Una opción de esa naturaleza requeriría una gran reestructuración de la economía británica, de su sistema fiscal y de su sistema de bienestar. Significaría menos dinero, y no más, como prometieron, para el Sistema Nacional de Salud. Y también menos protección para los trabajadores. Pero los ideólogos del Brexit, lo que realmente quieren es eso. Por tanto, lo primero es salir de la UE y, después, demostrar -lo cual será verdad en ese momento- que la única vía posible para un Brexit exitoso, es la de una nación con bajos impuestos y regulaciones muy relajadas.

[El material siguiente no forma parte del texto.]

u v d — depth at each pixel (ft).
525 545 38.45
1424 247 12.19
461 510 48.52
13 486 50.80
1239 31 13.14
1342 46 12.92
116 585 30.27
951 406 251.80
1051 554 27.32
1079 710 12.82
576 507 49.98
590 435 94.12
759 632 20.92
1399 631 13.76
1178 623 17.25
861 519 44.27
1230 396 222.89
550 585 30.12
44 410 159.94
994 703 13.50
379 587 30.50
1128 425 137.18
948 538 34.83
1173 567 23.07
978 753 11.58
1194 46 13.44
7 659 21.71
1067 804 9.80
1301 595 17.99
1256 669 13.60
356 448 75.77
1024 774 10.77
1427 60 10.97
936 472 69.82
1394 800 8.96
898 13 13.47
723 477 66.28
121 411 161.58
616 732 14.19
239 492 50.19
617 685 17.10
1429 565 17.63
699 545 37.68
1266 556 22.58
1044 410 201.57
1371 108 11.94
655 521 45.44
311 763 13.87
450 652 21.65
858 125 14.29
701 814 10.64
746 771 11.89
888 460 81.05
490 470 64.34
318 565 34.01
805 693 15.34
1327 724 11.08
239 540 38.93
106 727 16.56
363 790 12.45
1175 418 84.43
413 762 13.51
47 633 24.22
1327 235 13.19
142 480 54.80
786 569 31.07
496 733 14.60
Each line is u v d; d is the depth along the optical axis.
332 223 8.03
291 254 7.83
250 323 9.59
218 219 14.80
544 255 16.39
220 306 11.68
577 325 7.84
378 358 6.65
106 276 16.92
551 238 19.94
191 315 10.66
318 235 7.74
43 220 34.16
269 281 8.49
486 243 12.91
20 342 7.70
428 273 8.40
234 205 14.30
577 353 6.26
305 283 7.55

La importancia del discurso de Blair puede evaluarse por la histérica respuesta que ha causado su propuesta de reabrir el debate del Brexit. El pueblo británico está tremendamente dividido y la tiranía de una escasa mayoría es tal, que una propuesta de reflexión y debate se considera una insurrección: a cualquier que cuestione la política del gobierno de May sobre el Brexit, se le describe como un enemigo del pueblo.

Theresa May, que en la campaña del referéndum defendió la «permanencia», ahora considera el resultado del referéndum como un mandato abierto: esto es, no sólo hay que salir, sino que ella decide cómo. Ya no es una cuestión de si la salida es dura o es blanda, lo que realmente está planteando es un «Brexit a cualquier precio». ¿Es eso lo que realmente quieren y votaron los británicos?

Estoy convencido de que no es así, pero la señora May, aprovechándose de la debilidad del laborismo, ganada con esfuerzo por Jeremy Corbyn, ha decidido convocar elecciones para el próximo 8 de junio, con la clara intención de -tras un triunfo abrumador- hacer lo que le venga en gana con el Brexit, de una forma supuestamente más legítima. En unas elecciones generales no es serio intentar decidir una cuestión como ésta, que seguirá quedando abierta.

En cualquier caso, lo que a mí me preocupa no es tanto lo que hagan los británicos, sino cómo lo harán los negociadores de la UE. La salida del Reino Unido debilita la Unión, sin duda, pero debilita mucho más a quien pretende marcharse y, por tanto, no hay que hacer concesión alguna que ponga en riesgo nuestros principios. Pero no hacer concesiones que pongan en peligro el proyecto común, no significa infringirles un castigo. Hay muchos lazos comunes, simplemente hay que ser muy pragmáticos.

El Brexit también es una ventana de oportunidades para Europa. En mi opinión, los británicos, al entrar en el proyecto europeo, nunca pensaron en reforzarlo, sino en detener lo más posible su construcción, para debilitar los esfuerzos de integración. Si salen será más fácil avanzar.

La posición negociadora del Reino Unido es muy frágil, siempre que la UE27 se mantenga en la posición de resolver primero la salida, sin negociar en paralelo un nuevo acuerdo comercial, que tampoco será fácil alcanzar, no sólo por el establecimiento de aranceles, sino fundamentalmente por los controles fronterizos. Dado que uno de los pilares del Brexit, implicaba recuperar soberanía jurídica, resulta evidente que cuanto menos extenso sea el cuerpo jurídico común, menor será el nivel de integración económica. Los británicos parecen haber olvidado que ya no pueden tener una soberanía total sobre los términos del comercio con el resto del mundo, porque hace mucho que no dominan los mares y porque su economía, hoy, es tan sólo el 15 por ciento del PIB total de la Unión Europea.

La cuestión, entonces, es, ¿cuándo se den cuenta del inmenso coste que les supondrá la salida, tendrán derecho democrático a cambiar de opinión? Creo que, a pesar de las inminentes elecciones, todavía no se ha dicho la última palabra sobre este asunto.